6. Analyzing Database Performance
Connecting to the database, I ran an EXPLAIN ANALYZE
on the problematic query:
EXPLAIN ANALYZE SELECT * FROM orders WHERE uuid = 'ca0acc78-3197-4152-a11c-cbc10840e5be';
The output revealed a full table scan, even though uuid
was supposed to be a primary key. Upon further investigation, I realized the uuid
column was missing an index due to a recent schema migration.
The Fix
✅ Step 1: Add Missing Index
CREATE INDEX idx_order_uuid ON orders(uuid);
This drastically reduced query execution time from 12 seconds to under 50 ms.
✅ Step 2: Adjust API Gateway Timeout (Temporary Fix)
While the database fix was being deployed, I increased the API Gateway timeout as a temporary measure:
proxy_read_timeout 30s;
✅ Step 3: Improve Monitoring
To avoid blind spots in the future, I:
- Added custom metrics for database query performance using Prometheus.

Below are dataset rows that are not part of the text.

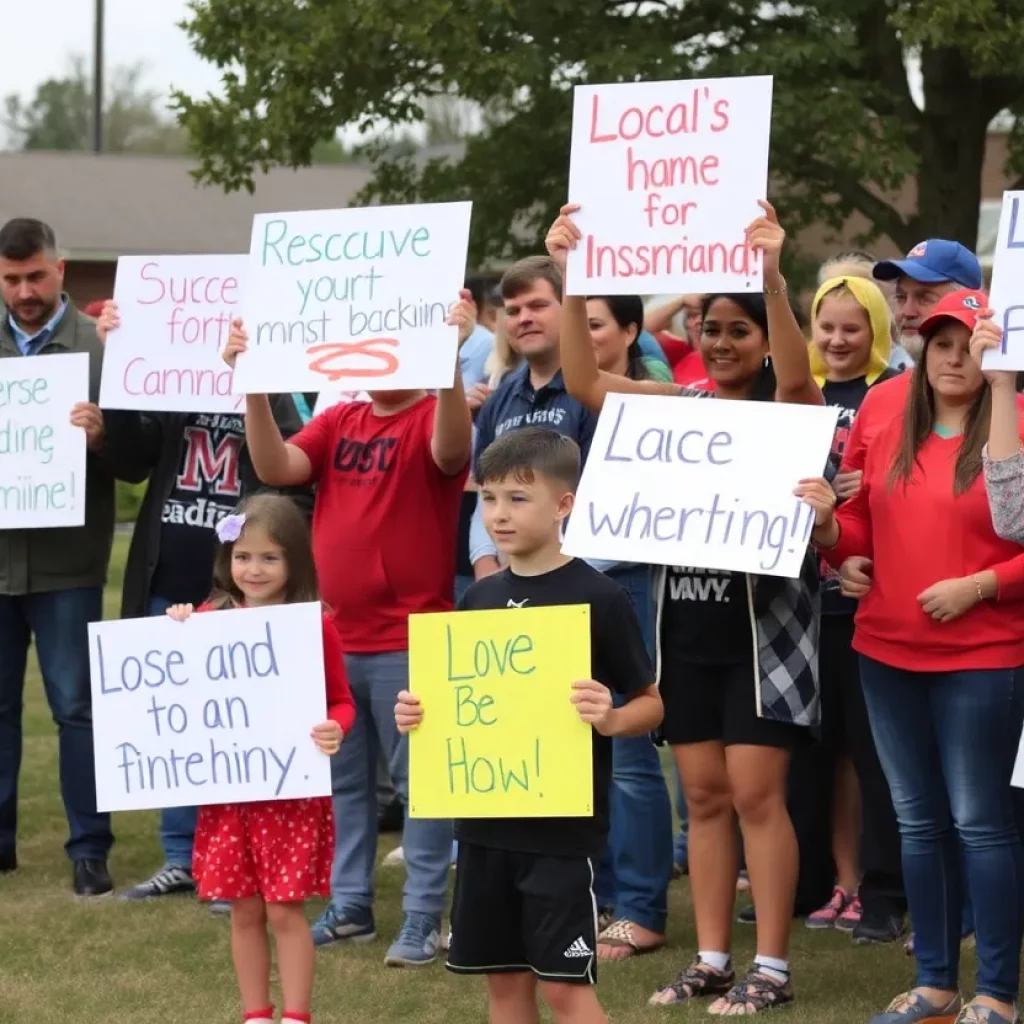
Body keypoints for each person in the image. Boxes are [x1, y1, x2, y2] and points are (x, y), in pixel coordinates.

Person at [548, 201, 823, 1014]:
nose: (723, 342)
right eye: (710, 329)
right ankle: (711, 958)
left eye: (740, 329)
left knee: (755, 797)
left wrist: (772, 278)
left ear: (765, 338)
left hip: (764, 639)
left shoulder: (788, 410)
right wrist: (574, 283)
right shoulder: (677, 410)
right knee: (701, 796)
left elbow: (804, 377)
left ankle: (770, 966)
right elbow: (583, 380)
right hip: (688, 634)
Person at [221, 292, 475, 966]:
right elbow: (277, 469)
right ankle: (351, 904)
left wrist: (448, 366)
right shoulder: (340, 418)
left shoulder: (430, 414)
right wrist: (254, 387)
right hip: (333, 637)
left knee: (423, 786)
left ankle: (422, 916)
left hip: (412, 638)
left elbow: (453, 454)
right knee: (345, 784)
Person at [800, 289, 1024, 1024]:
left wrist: (982, 585)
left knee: (981, 822)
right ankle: (935, 982)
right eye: (941, 345)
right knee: (915, 822)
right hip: (885, 650)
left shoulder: (1014, 417)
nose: (955, 358)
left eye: (969, 344)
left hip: (984, 654)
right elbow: (860, 519)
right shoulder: (886, 411)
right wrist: (838, 544)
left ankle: (995, 990)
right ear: (922, 352)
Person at [395, 427, 663, 1024]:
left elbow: (652, 702)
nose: (499, 514)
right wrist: (417, 714)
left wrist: (612, 716)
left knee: (566, 990)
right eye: (489, 498)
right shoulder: (479, 599)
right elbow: (458, 703)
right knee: (505, 987)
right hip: (485, 829)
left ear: (564, 504)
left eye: (519, 498)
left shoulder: (599, 596)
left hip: (562, 837)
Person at [470, 265, 674, 960]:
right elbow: (483, 493)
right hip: (515, 591)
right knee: (540, 740)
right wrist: (488, 567)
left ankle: (639, 906)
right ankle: (583, 893)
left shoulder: (594, 391)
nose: (523, 317)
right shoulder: (501, 395)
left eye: (540, 304)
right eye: (512, 308)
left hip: (610, 576)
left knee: (624, 753)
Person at [91, 300, 311, 907]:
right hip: (169, 576)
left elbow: (293, 469)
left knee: (237, 724)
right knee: (178, 723)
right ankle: (178, 856)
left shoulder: (267, 390)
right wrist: (119, 366)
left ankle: (234, 863)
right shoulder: (167, 387)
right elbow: (133, 461)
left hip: (242, 582)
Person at [165, 494, 356, 1024]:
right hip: (228, 796)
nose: (254, 568)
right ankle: (256, 1014)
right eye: (243, 556)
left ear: (295, 561)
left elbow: (342, 700)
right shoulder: (208, 619)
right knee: (242, 908)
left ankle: (295, 1015)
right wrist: (178, 625)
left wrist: (334, 727)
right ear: (227, 559)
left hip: (289, 796)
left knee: (283, 909)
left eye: (269, 557)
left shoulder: (313, 625)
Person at [0, 217, 118, 895]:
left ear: (61, 270)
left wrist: (103, 437)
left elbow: (136, 462)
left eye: (35, 276)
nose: (24, 292)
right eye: (12, 279)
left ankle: (89, 848)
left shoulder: (101, 350)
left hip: (68, 563)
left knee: (75, 707)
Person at [799, 276, 903, 939]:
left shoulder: (893, 397)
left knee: (872, 757)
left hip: (866, 599)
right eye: (826, 326)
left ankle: (881, 889)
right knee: (815, 754)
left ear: (876, 333)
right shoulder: (794, 394)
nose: (837, 340)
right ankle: (832, 883)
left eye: (852, 328)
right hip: (799, 602)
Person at [872, 240, 983, 370]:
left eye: (924, 299)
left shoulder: (1000, 386)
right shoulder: (885, 388)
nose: (907, 312)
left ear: (969, 304)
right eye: (901, 297)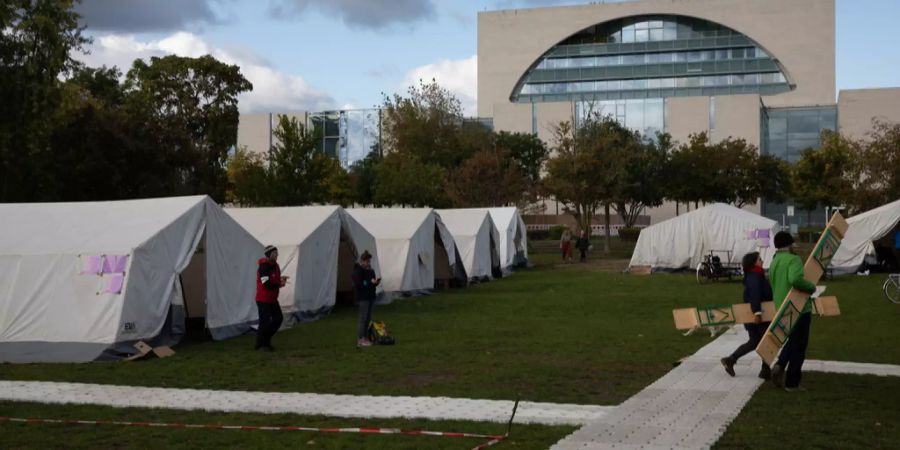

- Set up Grafana dashboards to monitor response times.
- Created alerts for slow queries and API timeouts.
Key Learnings
- 502 errors are often not client-side issues — start by checking upstream dependencies.
- Database performance issues can silently cause API failures.
- Proper indexing is critical, especially for frequently queried fields.
- Monitoring and alerts can help detect performance degradation before it impacts production.
Conclusion
Debugging 502 Bad Gateway errors requires a methodical approach:
- Replicate the issue,
- Check logs at every layer,
- Analyze service dependencies,
- And implement long-term monitoring solutions.
I hope this real-time scenario helps you tackle similar issues effectively. If you’ve faced any interesting debugging challenges, share them in the comments — I’d love to hear your experiences!